## MATERIAL FOR THE TASK:
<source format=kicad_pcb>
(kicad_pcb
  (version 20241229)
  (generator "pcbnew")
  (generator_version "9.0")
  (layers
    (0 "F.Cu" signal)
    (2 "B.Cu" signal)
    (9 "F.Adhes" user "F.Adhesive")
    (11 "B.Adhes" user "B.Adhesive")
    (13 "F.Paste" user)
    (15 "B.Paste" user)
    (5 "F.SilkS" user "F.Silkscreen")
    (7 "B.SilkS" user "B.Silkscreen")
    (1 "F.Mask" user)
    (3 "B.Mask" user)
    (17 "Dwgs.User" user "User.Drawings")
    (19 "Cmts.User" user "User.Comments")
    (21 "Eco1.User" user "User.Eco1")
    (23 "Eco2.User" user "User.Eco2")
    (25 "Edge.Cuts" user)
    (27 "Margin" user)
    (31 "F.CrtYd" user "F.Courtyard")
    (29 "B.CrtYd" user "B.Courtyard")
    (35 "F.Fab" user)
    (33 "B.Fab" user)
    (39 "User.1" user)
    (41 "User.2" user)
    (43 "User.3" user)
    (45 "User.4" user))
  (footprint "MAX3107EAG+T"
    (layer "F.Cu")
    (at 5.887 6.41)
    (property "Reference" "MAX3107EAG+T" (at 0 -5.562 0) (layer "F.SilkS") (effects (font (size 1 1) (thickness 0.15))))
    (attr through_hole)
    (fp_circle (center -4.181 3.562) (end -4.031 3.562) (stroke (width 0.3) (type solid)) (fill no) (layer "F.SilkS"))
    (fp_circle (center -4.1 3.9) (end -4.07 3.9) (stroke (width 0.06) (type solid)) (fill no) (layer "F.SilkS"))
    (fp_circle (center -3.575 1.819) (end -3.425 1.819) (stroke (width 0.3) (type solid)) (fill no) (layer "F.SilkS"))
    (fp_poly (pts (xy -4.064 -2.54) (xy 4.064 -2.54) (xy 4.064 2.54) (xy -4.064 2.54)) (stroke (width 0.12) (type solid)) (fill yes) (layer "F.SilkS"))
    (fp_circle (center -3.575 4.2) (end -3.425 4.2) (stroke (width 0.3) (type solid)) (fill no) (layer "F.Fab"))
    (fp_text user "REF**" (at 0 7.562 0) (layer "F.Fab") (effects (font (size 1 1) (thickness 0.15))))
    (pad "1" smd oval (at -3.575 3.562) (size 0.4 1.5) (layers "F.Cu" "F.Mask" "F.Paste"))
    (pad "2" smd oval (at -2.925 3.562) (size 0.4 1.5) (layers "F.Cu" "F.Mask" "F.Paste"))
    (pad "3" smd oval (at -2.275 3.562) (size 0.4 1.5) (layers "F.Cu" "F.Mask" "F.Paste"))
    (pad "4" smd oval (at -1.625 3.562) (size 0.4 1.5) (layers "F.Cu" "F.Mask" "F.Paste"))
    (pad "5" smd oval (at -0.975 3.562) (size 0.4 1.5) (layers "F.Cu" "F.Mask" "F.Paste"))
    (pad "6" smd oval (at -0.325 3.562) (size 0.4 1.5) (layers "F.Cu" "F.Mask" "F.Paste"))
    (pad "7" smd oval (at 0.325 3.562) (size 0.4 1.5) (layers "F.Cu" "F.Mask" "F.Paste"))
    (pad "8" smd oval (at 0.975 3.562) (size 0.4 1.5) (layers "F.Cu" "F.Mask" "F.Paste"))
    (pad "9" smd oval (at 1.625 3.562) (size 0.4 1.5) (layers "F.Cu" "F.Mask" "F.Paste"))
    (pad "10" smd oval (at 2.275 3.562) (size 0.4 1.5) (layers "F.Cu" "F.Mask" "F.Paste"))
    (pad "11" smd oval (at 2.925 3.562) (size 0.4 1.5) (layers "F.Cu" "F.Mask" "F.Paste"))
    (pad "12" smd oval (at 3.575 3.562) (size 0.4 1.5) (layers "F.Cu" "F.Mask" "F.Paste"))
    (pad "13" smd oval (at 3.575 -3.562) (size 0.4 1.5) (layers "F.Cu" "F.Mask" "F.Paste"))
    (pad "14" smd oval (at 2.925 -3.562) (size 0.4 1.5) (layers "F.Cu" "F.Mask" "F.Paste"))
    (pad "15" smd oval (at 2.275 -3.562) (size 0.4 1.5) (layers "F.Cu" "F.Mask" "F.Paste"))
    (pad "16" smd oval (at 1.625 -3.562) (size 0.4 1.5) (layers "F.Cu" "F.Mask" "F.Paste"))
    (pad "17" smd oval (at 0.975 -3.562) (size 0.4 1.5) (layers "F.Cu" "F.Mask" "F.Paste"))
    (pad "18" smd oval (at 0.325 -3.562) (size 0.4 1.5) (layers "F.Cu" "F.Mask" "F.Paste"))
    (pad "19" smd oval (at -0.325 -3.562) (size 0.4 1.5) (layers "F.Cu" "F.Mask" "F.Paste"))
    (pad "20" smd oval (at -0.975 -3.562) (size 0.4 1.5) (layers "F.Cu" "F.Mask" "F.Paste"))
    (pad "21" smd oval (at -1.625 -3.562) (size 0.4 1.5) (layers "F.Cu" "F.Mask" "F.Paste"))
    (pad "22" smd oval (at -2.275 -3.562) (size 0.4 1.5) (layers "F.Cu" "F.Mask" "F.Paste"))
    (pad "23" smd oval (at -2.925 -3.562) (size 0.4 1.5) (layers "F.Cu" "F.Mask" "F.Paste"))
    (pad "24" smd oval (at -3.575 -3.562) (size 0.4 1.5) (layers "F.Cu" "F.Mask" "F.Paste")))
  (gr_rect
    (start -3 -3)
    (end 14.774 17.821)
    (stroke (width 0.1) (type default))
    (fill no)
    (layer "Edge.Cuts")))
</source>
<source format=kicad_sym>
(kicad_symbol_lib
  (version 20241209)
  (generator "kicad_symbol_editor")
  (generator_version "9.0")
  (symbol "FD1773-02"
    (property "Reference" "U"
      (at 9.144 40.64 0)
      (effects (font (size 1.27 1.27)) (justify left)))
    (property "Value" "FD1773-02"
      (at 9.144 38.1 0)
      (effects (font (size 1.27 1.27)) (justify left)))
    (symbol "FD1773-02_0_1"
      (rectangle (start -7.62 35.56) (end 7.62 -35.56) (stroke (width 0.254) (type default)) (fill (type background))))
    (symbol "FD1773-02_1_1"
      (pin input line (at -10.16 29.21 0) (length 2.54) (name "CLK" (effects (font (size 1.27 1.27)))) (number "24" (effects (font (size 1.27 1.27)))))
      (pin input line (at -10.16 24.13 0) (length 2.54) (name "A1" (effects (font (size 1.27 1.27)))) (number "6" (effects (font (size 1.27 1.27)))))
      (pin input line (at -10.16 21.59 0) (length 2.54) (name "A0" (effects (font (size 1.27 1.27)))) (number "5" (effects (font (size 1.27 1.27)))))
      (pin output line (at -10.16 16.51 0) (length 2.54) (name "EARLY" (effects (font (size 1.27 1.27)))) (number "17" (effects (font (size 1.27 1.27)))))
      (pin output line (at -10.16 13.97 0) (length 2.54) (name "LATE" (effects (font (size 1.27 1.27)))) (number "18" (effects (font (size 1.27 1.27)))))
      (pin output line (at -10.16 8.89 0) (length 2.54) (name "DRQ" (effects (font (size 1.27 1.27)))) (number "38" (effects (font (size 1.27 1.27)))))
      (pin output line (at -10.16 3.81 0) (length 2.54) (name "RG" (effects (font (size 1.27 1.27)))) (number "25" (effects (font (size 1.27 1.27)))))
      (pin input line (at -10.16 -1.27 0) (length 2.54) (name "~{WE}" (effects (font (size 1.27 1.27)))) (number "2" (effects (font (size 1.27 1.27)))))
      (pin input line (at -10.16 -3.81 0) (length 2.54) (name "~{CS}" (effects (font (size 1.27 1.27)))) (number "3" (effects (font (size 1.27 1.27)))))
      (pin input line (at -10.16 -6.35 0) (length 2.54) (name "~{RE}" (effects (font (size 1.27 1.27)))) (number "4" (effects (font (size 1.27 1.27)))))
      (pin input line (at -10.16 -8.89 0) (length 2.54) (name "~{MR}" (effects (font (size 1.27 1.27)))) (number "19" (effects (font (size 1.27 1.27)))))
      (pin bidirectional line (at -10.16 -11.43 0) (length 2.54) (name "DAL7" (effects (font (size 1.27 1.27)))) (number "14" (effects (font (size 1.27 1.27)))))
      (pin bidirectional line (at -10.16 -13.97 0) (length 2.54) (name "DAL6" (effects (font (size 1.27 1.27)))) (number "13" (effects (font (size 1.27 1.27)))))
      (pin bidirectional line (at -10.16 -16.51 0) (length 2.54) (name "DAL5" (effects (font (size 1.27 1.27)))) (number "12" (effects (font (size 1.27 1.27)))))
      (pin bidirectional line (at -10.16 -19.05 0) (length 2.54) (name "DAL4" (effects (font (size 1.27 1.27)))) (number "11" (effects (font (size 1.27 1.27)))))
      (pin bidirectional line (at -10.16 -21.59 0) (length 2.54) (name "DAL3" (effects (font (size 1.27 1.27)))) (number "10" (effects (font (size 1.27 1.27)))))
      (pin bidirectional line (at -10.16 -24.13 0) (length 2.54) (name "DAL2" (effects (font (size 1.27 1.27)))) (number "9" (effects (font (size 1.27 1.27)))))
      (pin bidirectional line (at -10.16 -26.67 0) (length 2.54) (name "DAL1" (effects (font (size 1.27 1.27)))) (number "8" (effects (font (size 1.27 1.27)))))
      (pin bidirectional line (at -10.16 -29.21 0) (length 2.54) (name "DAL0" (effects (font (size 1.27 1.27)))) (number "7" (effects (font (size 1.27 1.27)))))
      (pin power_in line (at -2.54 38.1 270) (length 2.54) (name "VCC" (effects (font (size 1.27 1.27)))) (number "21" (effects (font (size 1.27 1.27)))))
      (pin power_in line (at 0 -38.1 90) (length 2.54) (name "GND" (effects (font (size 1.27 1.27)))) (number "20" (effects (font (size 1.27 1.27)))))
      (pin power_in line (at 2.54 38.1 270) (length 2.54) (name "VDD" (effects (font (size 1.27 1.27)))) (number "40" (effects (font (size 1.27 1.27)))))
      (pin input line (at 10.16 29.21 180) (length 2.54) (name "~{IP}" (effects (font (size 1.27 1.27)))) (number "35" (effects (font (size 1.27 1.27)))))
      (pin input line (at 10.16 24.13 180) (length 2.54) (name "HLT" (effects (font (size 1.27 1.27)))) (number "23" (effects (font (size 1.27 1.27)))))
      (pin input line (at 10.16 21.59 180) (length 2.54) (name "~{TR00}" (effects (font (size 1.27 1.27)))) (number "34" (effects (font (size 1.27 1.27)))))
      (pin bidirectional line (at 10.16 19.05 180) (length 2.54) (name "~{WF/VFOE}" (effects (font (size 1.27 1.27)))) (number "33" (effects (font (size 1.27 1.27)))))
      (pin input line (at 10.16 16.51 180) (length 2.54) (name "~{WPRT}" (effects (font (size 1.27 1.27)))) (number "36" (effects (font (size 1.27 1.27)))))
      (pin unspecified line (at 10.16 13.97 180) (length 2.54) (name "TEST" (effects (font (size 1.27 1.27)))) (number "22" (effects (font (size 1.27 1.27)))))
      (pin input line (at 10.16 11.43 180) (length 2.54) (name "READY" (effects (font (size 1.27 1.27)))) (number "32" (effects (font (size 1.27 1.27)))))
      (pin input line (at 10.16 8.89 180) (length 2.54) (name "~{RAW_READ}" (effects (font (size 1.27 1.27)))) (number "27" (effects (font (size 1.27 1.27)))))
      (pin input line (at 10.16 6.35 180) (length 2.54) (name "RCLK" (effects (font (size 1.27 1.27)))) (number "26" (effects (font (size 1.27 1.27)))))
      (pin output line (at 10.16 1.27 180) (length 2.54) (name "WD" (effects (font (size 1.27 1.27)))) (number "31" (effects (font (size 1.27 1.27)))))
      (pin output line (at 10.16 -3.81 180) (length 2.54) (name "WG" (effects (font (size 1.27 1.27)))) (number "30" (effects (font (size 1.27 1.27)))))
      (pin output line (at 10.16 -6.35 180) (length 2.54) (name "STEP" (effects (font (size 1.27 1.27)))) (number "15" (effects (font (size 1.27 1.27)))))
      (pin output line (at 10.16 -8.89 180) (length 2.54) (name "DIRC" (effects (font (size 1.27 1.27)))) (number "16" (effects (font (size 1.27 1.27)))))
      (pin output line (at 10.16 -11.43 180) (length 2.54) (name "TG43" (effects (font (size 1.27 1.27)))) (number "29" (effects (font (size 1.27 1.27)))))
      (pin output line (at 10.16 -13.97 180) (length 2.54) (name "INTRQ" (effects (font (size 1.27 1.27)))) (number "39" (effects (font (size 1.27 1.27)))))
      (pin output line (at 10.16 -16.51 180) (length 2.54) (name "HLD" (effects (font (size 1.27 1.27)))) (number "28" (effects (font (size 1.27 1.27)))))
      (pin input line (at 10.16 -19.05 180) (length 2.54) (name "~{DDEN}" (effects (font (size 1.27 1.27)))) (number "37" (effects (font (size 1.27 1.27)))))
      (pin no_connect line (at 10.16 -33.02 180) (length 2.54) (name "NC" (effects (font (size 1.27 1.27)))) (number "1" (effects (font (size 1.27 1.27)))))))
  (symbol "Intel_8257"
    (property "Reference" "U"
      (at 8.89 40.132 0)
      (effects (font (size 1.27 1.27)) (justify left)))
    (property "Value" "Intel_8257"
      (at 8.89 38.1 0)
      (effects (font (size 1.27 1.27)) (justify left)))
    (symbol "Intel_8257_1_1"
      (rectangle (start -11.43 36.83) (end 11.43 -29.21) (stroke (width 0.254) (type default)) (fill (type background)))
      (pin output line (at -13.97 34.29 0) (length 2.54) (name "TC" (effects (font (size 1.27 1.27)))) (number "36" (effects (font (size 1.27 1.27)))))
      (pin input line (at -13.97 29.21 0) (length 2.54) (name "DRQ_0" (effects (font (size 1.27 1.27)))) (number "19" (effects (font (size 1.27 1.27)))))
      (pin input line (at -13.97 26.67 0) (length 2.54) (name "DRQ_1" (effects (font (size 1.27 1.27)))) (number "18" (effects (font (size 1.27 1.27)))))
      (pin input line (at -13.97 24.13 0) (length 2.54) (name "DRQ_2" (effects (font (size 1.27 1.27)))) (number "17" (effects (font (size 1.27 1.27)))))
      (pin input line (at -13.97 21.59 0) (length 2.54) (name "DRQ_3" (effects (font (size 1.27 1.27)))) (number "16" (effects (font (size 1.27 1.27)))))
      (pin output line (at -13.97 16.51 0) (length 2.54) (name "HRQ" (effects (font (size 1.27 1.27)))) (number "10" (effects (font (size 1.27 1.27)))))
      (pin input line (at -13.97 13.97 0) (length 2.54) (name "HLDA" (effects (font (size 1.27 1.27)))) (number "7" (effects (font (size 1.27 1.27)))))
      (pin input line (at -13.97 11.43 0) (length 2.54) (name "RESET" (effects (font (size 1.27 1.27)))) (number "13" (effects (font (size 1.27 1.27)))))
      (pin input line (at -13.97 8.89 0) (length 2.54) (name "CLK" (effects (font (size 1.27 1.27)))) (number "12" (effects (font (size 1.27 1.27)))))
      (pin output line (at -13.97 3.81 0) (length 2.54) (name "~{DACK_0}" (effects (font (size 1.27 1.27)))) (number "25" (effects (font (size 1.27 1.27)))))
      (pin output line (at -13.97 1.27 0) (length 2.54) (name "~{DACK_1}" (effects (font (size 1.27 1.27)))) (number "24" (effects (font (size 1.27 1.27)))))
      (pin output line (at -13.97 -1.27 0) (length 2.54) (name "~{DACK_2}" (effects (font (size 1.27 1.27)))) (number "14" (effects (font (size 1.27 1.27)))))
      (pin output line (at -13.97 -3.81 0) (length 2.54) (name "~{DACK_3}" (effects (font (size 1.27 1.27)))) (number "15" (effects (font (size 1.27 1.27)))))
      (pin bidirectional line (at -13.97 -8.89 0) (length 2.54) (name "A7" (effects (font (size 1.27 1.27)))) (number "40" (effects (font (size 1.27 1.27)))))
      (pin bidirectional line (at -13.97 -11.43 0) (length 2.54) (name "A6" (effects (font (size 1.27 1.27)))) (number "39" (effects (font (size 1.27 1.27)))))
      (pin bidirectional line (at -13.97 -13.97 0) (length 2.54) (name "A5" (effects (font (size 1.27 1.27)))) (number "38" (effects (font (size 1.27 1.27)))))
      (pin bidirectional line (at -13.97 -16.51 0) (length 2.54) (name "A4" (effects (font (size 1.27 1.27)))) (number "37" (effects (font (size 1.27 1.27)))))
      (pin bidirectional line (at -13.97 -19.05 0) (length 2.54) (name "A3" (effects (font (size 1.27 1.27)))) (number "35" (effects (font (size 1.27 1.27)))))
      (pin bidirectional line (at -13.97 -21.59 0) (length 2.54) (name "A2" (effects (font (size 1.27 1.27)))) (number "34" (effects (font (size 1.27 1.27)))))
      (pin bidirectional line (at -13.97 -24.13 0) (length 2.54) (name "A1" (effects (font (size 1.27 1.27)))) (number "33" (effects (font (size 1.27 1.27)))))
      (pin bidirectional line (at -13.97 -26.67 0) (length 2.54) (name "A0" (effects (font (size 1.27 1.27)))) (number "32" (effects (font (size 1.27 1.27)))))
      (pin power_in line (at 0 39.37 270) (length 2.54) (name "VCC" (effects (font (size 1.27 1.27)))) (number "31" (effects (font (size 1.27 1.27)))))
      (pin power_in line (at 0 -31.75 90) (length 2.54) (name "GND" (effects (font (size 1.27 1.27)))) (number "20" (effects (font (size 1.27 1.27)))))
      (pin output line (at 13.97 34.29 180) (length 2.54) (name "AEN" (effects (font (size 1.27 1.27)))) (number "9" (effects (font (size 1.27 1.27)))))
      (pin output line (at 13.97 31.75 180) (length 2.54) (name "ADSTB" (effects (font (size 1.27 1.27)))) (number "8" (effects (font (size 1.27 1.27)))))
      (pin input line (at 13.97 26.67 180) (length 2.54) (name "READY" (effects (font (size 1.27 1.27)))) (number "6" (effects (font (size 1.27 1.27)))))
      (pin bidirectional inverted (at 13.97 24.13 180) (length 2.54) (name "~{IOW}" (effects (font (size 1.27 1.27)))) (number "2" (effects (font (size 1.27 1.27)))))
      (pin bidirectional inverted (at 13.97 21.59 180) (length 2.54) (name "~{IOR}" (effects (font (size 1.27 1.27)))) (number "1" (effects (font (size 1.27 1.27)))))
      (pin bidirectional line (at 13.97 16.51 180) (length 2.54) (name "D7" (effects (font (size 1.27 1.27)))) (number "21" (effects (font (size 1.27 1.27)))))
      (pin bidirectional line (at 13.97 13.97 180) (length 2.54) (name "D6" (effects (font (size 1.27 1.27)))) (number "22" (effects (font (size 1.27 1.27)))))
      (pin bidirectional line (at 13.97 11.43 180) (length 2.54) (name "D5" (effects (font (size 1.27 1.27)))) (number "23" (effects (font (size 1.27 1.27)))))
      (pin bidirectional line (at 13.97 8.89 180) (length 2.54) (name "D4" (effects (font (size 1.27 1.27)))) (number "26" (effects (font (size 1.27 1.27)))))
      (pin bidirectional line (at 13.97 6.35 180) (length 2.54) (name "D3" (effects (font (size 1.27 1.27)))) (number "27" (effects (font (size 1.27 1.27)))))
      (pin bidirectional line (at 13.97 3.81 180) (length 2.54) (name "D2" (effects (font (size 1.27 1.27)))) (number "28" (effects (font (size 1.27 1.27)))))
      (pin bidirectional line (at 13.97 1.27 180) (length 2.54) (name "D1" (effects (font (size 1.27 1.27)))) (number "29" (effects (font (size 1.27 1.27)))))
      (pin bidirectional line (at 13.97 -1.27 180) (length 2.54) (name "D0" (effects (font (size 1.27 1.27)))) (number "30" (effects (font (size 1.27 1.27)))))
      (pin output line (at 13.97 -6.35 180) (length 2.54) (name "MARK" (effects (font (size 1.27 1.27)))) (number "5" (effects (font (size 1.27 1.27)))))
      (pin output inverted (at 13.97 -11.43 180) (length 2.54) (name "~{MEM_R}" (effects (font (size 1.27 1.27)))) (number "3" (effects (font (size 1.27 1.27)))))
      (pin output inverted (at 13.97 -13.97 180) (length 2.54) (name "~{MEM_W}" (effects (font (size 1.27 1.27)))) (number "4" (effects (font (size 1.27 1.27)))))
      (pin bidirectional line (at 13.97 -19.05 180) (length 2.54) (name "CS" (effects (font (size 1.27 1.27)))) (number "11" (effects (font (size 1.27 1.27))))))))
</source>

## EXERCISE BRIEF:
Scan the data above; copy every line where "thickness" appears.

## RESULT OF THIS TASK:
    (property "Reference" "MAX3107EAG+T" (at 0 -5.562 0) (layer "F.SilkS") (effects (font (size 1 1) (thickness 0.15))))
    (fp_text user "REF**" (at 0 7.562 0) (layer "F.Fab") (effects (font (size 1 1) (thickness 0.15))))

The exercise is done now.